WASHINGTON (Reuters) - The Pentagon said on Friday there had been no effort to play down or delay the release of information on concussive injuries from Iran’s Jan. 8 attack on a base hosting U.S. forces in Iraq, saying the public learned just hours after the defense secretary.
U.S. President Donald Trump, Defense Secretary Mark Esper and others throughout the U.S. government for a week had said that Iran’s attack on bases in Iraq, in retaliation for the killing of a Iranian general, had not killed or injured any U.S. servicemembers.
That is no longer true, the Pentagon now acknowledges. But U.S. military leadership in Washington only became aware on Thursday that 11 U.S. service members were flown out of Iraq due to concussive symptoms, Pentagon spokesman Jonathan Hoffman said.
“This idea that there was an effort to de-emphasize injuries for some sort of amorphous political agenda doesn’t hold water,” Hoffman said.
But the disclosure of the concussive symptoms late on Thursday, more than a week after the attack itself, is likely at a minimum to open a debate about the Pentagon’s longstanding treatment of brain injury as a different class of wounds that it says do not require immediate reporting up the chain of command.
U.S. military has to immediately report incidents threatening life, limb or eyesight.
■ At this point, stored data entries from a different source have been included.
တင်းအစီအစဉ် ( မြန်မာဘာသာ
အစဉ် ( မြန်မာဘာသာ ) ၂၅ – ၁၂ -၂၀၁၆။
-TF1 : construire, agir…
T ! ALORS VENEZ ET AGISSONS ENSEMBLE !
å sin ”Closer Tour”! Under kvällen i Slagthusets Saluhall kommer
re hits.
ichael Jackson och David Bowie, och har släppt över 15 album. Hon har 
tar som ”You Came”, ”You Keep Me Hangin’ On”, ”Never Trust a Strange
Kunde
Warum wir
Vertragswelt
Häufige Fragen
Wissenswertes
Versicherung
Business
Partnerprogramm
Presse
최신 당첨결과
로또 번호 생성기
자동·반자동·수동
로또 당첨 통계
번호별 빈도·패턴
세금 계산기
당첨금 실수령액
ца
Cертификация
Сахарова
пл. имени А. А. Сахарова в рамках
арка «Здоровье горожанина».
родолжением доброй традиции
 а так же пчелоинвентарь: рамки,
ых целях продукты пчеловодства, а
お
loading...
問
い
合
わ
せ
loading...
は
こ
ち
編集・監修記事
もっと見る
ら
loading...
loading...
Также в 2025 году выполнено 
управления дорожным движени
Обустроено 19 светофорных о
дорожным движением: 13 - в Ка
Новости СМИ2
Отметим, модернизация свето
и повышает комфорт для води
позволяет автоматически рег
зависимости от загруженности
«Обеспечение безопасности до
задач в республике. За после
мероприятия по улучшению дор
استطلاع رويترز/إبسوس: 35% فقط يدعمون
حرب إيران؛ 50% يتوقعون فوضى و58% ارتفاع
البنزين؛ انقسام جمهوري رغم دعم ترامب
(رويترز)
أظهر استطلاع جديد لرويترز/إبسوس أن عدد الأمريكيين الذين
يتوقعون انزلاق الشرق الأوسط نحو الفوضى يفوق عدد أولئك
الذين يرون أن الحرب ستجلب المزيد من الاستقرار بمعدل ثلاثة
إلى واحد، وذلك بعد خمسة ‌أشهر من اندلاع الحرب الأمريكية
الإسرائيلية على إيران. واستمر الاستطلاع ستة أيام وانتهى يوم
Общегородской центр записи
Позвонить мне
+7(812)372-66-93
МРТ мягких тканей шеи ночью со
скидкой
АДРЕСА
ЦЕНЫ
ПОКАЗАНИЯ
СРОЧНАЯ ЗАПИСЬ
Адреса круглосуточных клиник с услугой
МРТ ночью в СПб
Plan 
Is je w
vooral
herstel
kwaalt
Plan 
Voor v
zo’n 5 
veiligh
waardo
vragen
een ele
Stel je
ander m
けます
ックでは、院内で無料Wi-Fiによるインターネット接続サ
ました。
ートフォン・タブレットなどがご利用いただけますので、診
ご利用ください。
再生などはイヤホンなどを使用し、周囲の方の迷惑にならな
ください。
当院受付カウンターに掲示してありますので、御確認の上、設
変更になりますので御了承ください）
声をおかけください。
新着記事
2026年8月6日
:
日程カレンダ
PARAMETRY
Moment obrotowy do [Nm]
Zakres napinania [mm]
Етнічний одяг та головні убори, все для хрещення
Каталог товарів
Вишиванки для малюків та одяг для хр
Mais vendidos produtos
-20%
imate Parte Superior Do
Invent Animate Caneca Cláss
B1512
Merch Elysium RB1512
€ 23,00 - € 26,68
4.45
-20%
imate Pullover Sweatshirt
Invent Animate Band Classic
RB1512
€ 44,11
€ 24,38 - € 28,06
But suspected brain injury, which can take time to manifest and diagnose, does not have that urgent requirement.
Esper was only informed on Thursday that the service members were flown out of Iraq to receive additional screening and treatment in bases in Kuwait and Germany, the Pentagon said.
The first U.S. service member was flown out of Iraq on Jan. 10 for further evaluation, while others were flown out on Jan. 15.
“They were under their own power, on aircraft and on their way,” Hoffman said.
He noted that top Pentagon officials have not sought to minimize Iran’s attack and instead repeatedly said Iran tried to kill U.S. troops when it fired 16 short-range ballistic missiles at two Iraqi bases from at least three locations inside Iran.
In his first Friday prayers sermon in eight years, Iran’s supreme leader, Ayatollah Ali Khamenei, told worshippers chanting “Death to America” that the elite Guards could take their fight beyond Iran’s borders after the U.S. killing of a top Iranian commander.